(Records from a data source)
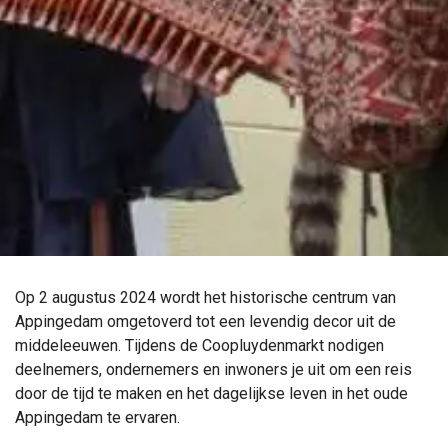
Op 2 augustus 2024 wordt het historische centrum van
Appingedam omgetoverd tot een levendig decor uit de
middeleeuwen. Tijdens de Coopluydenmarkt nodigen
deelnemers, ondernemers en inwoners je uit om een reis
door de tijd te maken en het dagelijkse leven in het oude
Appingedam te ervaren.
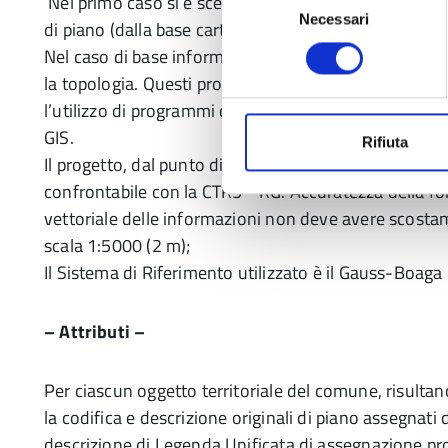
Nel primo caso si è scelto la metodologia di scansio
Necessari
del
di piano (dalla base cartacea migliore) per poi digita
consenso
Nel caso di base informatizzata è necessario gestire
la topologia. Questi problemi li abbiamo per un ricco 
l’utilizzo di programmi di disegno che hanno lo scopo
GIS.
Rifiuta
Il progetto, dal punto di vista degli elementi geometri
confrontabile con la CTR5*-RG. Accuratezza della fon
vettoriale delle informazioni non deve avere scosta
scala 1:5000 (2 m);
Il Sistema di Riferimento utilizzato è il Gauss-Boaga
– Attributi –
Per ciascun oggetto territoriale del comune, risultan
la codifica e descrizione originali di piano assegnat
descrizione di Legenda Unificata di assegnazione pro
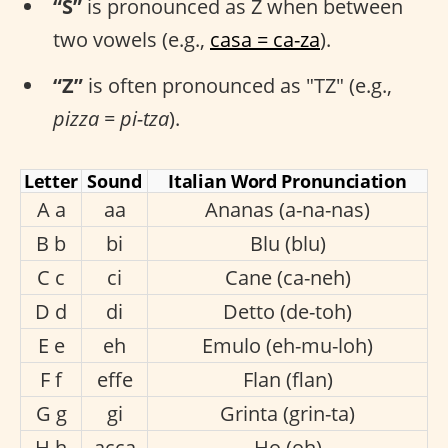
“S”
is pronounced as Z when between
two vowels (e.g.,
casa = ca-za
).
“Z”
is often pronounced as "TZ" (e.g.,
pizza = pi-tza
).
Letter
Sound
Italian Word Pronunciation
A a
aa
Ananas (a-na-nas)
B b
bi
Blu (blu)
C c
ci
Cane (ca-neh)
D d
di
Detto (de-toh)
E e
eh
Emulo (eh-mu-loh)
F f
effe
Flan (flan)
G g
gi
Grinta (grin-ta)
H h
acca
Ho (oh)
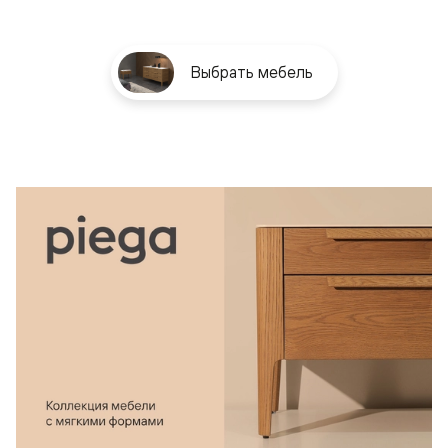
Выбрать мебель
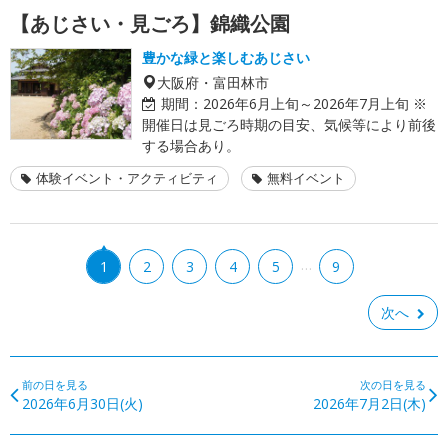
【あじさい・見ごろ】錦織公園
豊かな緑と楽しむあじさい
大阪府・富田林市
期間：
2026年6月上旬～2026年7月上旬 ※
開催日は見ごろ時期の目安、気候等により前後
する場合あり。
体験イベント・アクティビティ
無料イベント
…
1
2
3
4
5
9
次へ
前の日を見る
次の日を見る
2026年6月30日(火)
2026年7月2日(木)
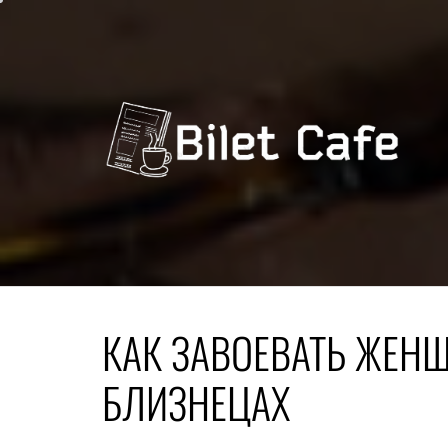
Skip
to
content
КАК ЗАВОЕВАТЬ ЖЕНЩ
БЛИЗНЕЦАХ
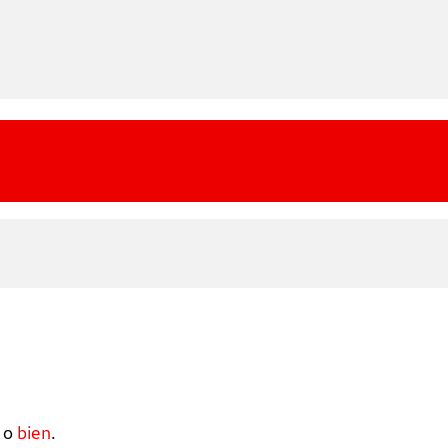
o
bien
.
* * *
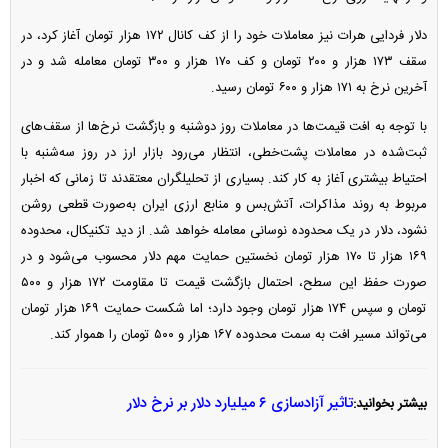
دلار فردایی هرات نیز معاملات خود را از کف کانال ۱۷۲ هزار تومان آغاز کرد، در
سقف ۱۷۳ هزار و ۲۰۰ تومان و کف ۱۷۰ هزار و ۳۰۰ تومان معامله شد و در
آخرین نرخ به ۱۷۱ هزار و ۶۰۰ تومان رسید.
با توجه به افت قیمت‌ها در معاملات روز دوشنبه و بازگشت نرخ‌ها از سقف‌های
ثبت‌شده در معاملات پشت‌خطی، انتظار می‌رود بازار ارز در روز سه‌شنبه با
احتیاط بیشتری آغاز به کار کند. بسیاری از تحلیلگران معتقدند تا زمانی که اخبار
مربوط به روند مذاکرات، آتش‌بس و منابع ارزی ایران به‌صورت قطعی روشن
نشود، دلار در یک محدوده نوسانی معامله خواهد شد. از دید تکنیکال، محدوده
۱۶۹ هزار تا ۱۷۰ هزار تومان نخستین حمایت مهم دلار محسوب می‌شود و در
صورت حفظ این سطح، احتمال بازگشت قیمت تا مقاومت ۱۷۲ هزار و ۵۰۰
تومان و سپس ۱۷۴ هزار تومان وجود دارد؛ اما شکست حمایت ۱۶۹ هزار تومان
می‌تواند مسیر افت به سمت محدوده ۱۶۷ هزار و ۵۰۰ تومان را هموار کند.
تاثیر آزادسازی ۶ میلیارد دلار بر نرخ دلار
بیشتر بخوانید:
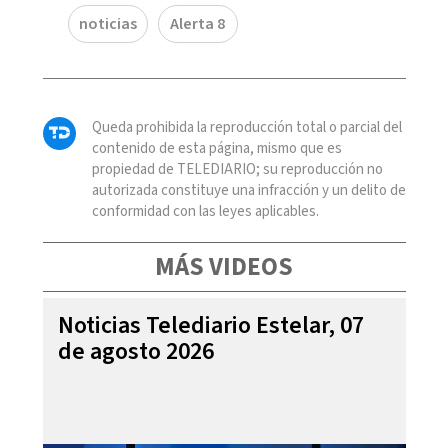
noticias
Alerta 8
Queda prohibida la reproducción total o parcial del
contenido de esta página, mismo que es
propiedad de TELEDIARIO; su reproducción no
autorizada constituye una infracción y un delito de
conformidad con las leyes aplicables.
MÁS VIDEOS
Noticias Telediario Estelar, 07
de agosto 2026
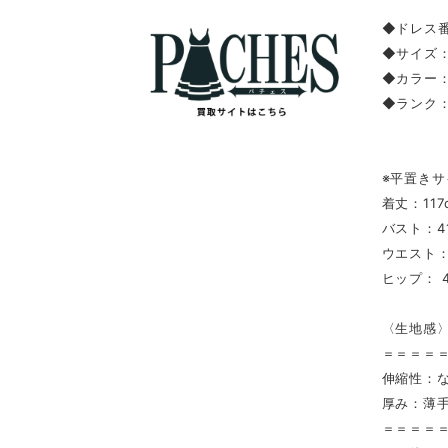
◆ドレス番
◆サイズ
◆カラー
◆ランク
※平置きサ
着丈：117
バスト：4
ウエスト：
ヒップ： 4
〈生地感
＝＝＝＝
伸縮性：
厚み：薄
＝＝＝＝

*THE TASK*. Copy every line in the entries above that has the string "آغاز" in it.

*TASK SOLUTION*.
دلار فردایی هرات نیز معاملات خود را از کف کانال ۱۷۲ هزار تومان آغاز کرد، در
احتیاط بیشتری آغاز به کار کند. بسیاری از تحلیلگران معتقدند تا زمانی که اخبار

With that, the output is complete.